Brief
The expected output is the full data, repeated exactly, without pictures.

Input data

[Start of Attachment]

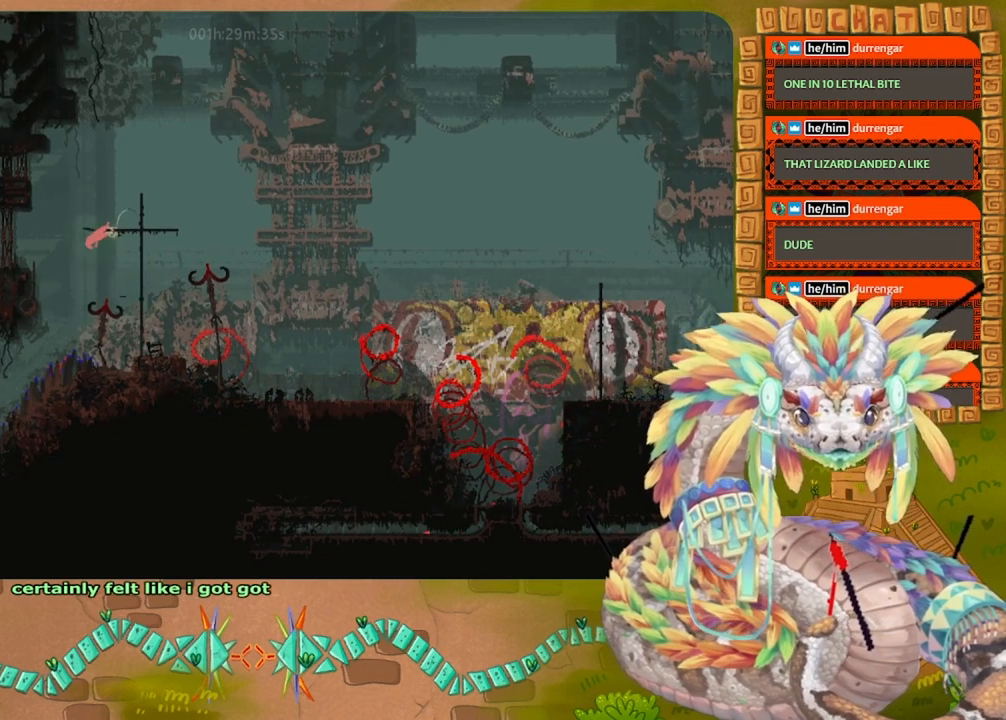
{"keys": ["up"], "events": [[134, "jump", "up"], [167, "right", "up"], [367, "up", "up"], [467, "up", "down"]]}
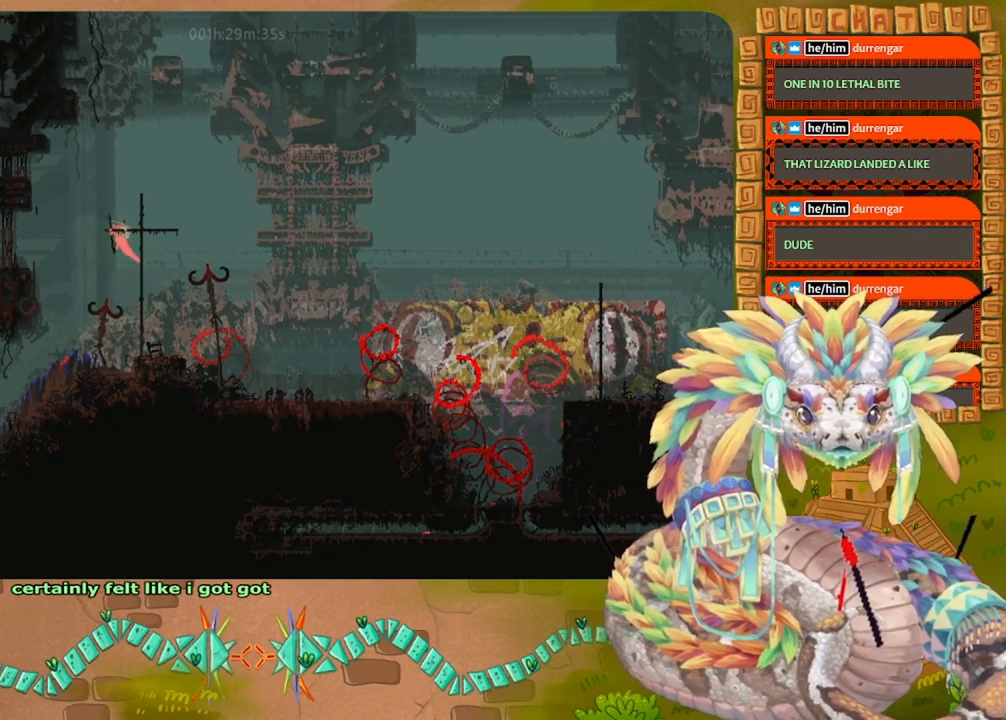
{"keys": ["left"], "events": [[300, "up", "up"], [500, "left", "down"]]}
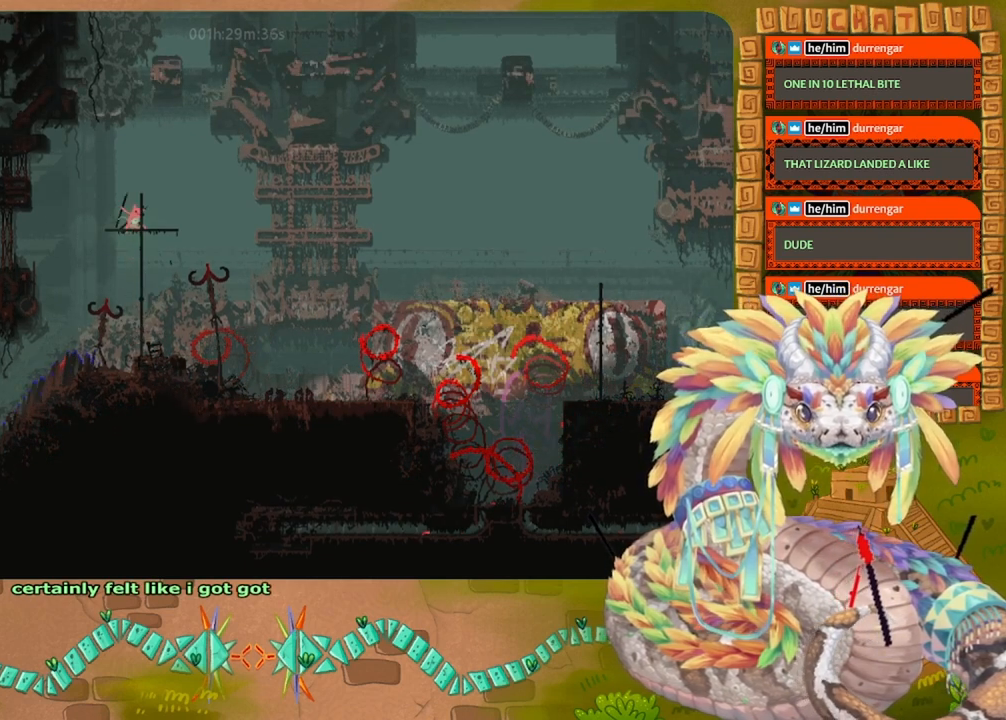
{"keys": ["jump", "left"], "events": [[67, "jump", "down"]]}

[End of Attachment]

The completed task
{"keys": ["up"], "events": [[134, "jump", "up"], [167, "right", "up"], [367, "up", "up"], [467, "up", "down"]]}
{"keys": ["left"], "events": [[300, "up", "up"], [500, "left", "down"]]}
{"keys": ["jump", "left"], "events": [[67, "jump", "down"]]}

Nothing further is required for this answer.